#### [EXERCISE]
Go through the entries below and give the number of lines that have the string "segmentation", and only that.

#### [TASK MATERIAL]
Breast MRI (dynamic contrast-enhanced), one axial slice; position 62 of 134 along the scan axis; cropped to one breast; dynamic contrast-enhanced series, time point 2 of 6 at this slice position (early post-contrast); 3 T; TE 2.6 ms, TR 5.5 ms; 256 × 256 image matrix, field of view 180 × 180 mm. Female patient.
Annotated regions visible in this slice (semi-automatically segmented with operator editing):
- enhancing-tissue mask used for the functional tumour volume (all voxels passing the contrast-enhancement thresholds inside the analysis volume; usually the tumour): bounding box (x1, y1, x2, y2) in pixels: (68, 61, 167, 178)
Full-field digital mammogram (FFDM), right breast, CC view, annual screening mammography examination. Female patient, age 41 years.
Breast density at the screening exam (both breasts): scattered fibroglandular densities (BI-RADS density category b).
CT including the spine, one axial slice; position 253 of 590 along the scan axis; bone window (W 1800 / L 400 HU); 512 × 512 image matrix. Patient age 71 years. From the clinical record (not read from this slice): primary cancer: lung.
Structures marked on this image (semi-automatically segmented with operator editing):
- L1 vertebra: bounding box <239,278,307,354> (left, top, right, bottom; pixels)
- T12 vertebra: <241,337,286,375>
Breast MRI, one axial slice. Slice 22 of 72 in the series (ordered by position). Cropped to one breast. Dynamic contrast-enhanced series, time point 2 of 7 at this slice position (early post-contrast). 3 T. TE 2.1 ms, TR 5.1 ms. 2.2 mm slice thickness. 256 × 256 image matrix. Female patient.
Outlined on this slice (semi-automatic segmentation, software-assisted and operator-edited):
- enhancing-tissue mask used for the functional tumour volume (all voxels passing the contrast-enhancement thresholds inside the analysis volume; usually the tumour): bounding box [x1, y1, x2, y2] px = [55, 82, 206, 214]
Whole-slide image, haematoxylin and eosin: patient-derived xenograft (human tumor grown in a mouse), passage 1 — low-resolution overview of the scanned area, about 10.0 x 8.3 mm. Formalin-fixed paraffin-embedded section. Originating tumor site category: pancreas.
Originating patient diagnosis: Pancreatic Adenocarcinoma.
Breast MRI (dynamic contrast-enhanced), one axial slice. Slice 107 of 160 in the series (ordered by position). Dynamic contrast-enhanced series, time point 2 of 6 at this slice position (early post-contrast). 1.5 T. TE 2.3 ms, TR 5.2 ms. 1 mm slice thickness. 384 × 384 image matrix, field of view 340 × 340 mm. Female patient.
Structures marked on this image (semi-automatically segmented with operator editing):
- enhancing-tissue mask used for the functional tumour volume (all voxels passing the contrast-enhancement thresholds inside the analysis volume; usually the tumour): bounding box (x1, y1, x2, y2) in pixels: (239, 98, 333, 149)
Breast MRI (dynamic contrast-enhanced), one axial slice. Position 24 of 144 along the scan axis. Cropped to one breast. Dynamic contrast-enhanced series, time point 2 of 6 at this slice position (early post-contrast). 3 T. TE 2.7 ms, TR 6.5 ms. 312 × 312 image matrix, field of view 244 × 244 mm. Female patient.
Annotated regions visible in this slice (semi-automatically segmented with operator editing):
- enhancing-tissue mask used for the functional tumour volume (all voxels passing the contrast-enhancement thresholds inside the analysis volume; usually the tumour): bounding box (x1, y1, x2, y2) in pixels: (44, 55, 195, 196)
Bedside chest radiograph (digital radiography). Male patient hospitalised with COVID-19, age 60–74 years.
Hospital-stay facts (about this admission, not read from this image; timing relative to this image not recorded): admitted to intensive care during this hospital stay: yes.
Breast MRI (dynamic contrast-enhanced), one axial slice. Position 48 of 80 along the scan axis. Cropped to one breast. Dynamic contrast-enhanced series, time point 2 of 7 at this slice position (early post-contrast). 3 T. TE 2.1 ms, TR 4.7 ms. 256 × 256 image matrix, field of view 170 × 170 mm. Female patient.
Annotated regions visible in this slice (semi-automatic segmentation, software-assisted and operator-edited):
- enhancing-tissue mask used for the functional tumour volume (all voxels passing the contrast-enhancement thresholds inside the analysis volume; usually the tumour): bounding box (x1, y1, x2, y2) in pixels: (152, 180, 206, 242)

#### [ANSWER SPACE]
2